X

Siz hayatı kaç boyutta yaşıyorsunuz?

Hayatta bulunduğumuz memnuniyet seviyesini aslında bakış açımız belirler. Örneğin; eğer para bizim için olmazsa olmaz bir kavramsa veya kazandığımız paranın her daim daha fazlasını kazanmamız gerektiğini düşünüyorsak asla tatmin olamayız. Sürekli etrafımızda insanlar olsun, bizi eğlendirsinler istiyorsak, yalnız kalıp bir kitabın derinlerine dalmanın vereceği hazzı hiçbir şekilde algılayamayız. Eğer yüksek derece aksiyon tutkumuz var ise sinemaya gitme kavramı bize sıkıcı gelirken, birçok insandan farklı olarak hafta sonumuzu bir dağ kampında geçirmek belki en güçlü tutkularımızdan biri olabilir.
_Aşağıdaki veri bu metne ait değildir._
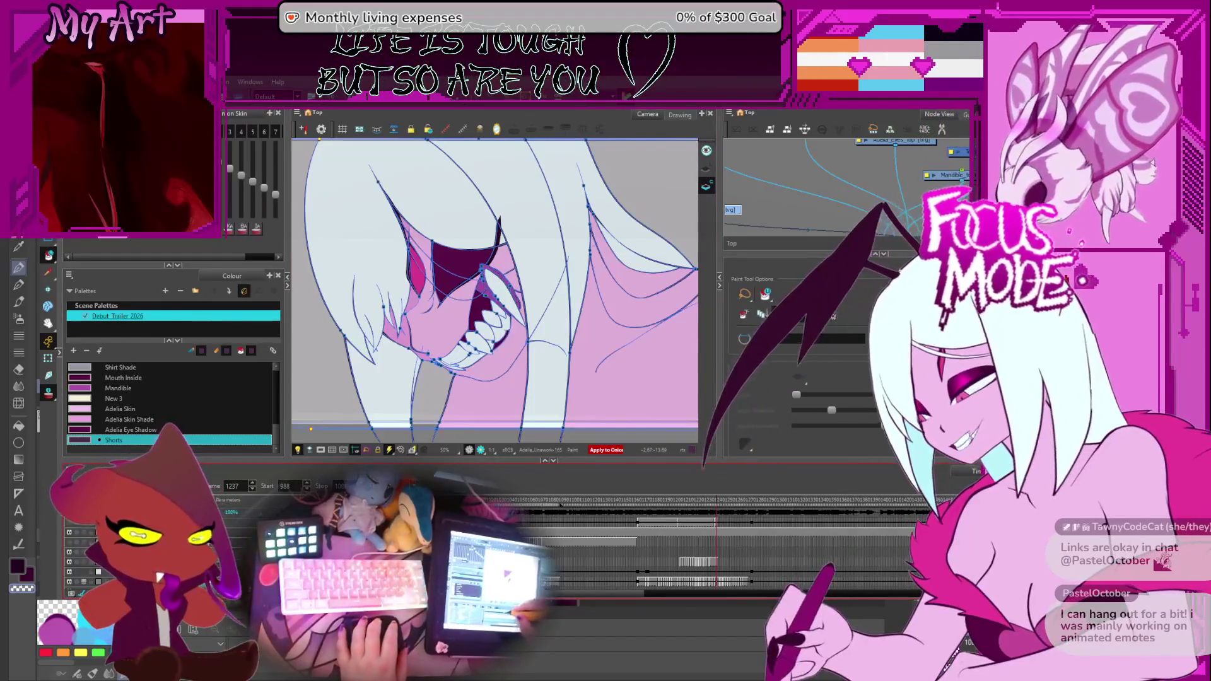
Zoom onto the head and fill the left hair strand green.
{"action": "key", "text": "shift+m"}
İşte tüm bunlar hayatta yaşamımıza kattığımız boyutları belirler, bu boyutlar bir yönden iç içe geçmişken, diğer yönden ise ancak bizim farkındalık ve tercihlerimize göre şekillenir. Sevgili Deepak Chopra ‘’Sırlar Kitabı’’ isimli eserinde, bu boyutları o derece güzel analiz etmiştir ki, adeta şaşırıp kalabilirsiniz;

Saf  Varlık Boyutu

Bu boyut yavaşlamakla ilgilidir. Kendimize ayırdığımız zaman, meditasyon ve olanı kabul ederek, yavaşlamayı hayatımızın bir parçası olarak yaşayabilmeyi tanımlar. Hepimiz günlük yaşantımızda o derece yoğun bir koşuşturma içinde kalırız ki; dengemizi, düşüncelerimizi ve iç akışımızı kendimize yoğunlaştırmak üzere her gün çalışmamız ve kendimize tek başına geçireceğimiz, rahatlayarak yeniden dikkatimizi kendimize yönlendirebileceğimiz bir zaman yaratmamız gerekir. Bu boyut sadece oluşumuzu, olduğumuz gibi kucaklama yeteneğimizdir.

Şartlı Mutluluk Boyutu

Bu boyut tüm şartlı mutluluklardan vazgeçmeyi içerir. Sadece varlığımızın oluş hali ile mutlu olmak ve bu mutluluğu koruyabilmeyi hedefler. Böylece gelecekte veya geçmişte mutluluk – mutsuzluk kavramını aramayız. ‘Şu hayatıma girince’, ‘Bu olay şöyle gerçekleşince’ gibi mutluluğumuzu şartlar ile sınırladığımız tüm akışı ortadan kaldırmış oluruz. Yalnızca varlığımız bile bizim ana mutluluk kaynağımızdır, hayat mutluluk olur.

Bilgelik Boyutu

Bu boyut tüm şüphenin kaybolmasıdır. Hayatta başımıza gelen ve karşımıza çıkan her şeyin bizim en iyi yararımıza olduğunu, tam zamanında ve sadece bizi ‘en iyi ben’ haline ulaştırmak için gerçekleştiğine sonsuz bir güven duyma halidir. Böylece hayata karşı güvensizlik, sorgulama veya şüphe kaybolduğunda, ortaya çıkan her durum bir fırsata dönüşür.

Mit ve Arketipler

Bu boyut hayatımıza bize örnek olacak, hayattaki tercihlerimize yol gösterecek önderleri takip etmemiz üzerinedir. Arketiplerimiz, varlığımız ile özdeş, daha iyi ben haline ulaşmakta bizi bilinçlendirecek kavramlardır. Kendimizi daha iyi tanıdıkça, arketipler şekillenir ve bu boyutta hayatımıza davet ettiğimiz yol göstericilerin bizimle olduğu kabulü gerçekleşir.

Sezgi

Sezgi boyutunda, mantık artık geri plandadır ve duyuların yönlendirmesine başvururuz.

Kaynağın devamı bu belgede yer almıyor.